需要注意的是这里的baseUrl类型是HttpUrl类型,所以跟我们使用设置的String是不一样的。HttpUrl.get对我们设置进行了处理,所以我们的String类型baseUrl不以 / 结尾不一定会得到异常。

  1. build
public Retrofit build() {
    if (baseUrl == null) {
        throw new IllegalStateException("Base URL required.");
    }

    okhttp3.Call.Factory callFactory = this.callFactory;
    if (callFactory == null) {
        //如果没有设置callFactory,则默认使用OkHttpClient,也就是我们常说得Retrofit默认使用OkHttp
        //OkHttpClient实现了okhttp3.Call.Factory接口
        callFactory = new OkHttpClient();
    }

    Executor callbackExecutor = this.callbackExecutor;
    if (callbackExecutor == null) {
        //callbackExecutor
        //如果没有设置回调执行者,则使用平台默认回调执行者
        callbackExecutor = platform.defaultCallbackExecutor();
    }

    // Make a defensive copy of the adapters and add the default Call adapter.
    // 网络请求适配工厂集合 = 使用者设置适配工厂 + 平台默认适配工厂
    // 使用者设置适配工厂
    List<CallAdapter.Factory> callAdapterFactories = new ArrayList<>(this.callAdapterFactories);
    // 平台默认适配工厂,注意这里传入了回调执行者
    callAdapterFactories.addAll(platform.defaultCallAdapterFactories(callbackExecutor));

    // Make a defensive copy of the converters.
    // 数据转换工厂集合 = 内置转换工厂 + 使用者设置转换工厂 + 平台默认转换工厂
    List<Converter.Factory> converterFactories = new ArrayList<>(
            1 + this.converterFactories.size() + platform.defaultConverterFactoriesSize());

    // Add the built-in converter factory first.

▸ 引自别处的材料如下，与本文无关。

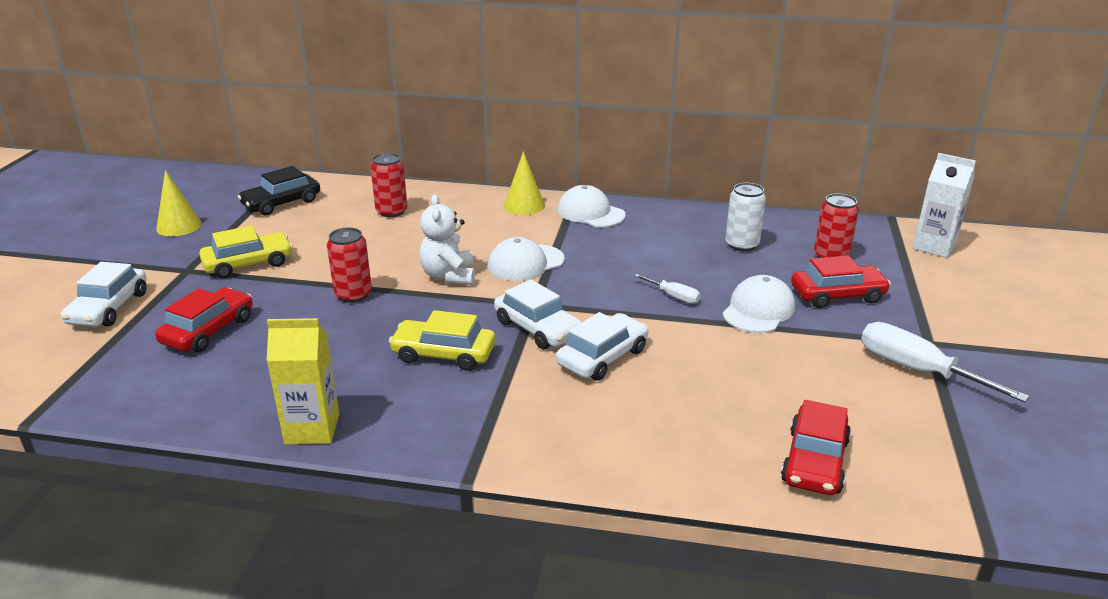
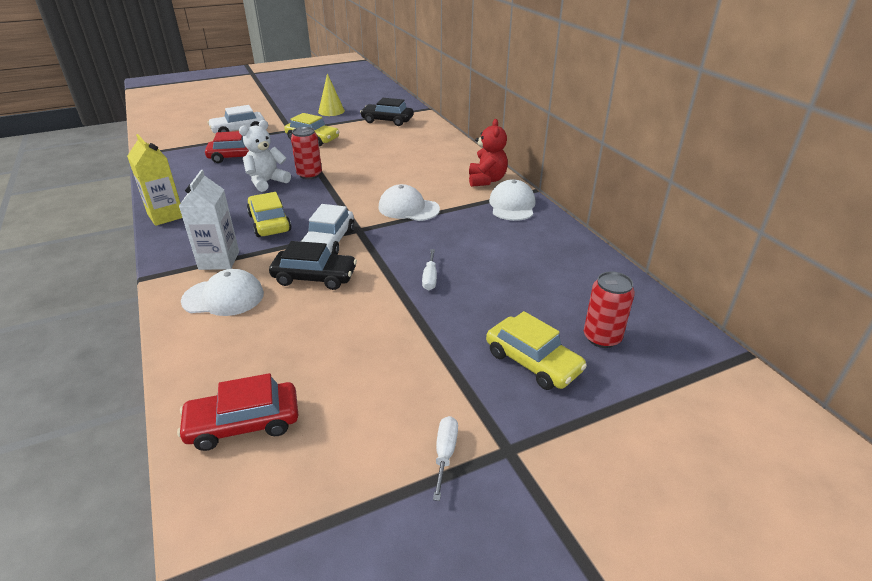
camera: 55 degrees right, 5 degrees up
red can [370,153,407,217] -> none
white teddy bear [419,195,475,285] -> white teddy bear moved to [239,120,291,192]
yellow cone [504,151,545,215] -> red teddy bear [469,119,508,187]
white car [556,312,648,381] -> black car [269,241,357,290]
white cap [722,275,795,333] -> white cap moved to [181,269,264,316]
white can [725,183,766,252] -> none
red car [791,256,891,308] -> yellow car [486,311,587,390]
white screwdriver [861,322,1030,402] -> white screwdriver [433,416,458,501], size x0.52
white carton [913,153,976,258] -> white carton moved to [179,170,239,270]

This prevents overriding its behavior but also
    // ensures correct behavior when using converters that consume all types.
    // 内置转换工厂
    converterFactories.add(new BuiltInConverters());
    // 使用者设置转换工厂
    converterFactories.addAll(this.converterFactories);
    // 平台默认转换工厂
    converterFactories.addAll(platform.defaultConverterFactories());

    // 构建 Retrofit
    return new Retrofit(callFactory, baseUrl, unmodifiableList(converterFactories),
            unmodifiableList(callAdapterFactories), callbackExecutor, validateEagerly);
}

build方法主要是参数的处理(对null值和平台默认值的处理)并构建出Retrofit实例。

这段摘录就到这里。